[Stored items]

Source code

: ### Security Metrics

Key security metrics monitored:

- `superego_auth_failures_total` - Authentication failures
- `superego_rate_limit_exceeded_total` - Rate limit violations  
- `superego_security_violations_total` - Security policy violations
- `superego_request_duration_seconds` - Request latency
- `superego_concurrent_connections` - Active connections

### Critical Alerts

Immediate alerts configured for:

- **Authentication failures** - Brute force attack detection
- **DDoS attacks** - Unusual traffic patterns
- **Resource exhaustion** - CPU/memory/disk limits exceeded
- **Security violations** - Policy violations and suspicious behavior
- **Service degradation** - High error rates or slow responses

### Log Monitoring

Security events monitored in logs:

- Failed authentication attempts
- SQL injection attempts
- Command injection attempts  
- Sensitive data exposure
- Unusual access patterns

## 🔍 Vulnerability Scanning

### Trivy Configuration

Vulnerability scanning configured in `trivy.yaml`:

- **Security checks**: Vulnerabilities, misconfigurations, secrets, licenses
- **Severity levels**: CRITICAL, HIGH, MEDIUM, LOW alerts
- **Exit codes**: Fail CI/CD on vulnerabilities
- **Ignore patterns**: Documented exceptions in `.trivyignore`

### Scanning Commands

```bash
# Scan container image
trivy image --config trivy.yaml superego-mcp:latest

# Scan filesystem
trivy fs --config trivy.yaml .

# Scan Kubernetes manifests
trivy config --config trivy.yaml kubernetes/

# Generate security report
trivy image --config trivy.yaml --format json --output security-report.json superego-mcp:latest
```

WHAT YOU SHOULD DO: "patterns" is the string to look for; please copy every line of the records above where it appears.

RESULT FOR THIS TASK:
- **DDoS attacks** - Unusual traffic patterns
- Unusual access patterns
- **Ignore patterns**: Documented exceptions in `.trivyignore`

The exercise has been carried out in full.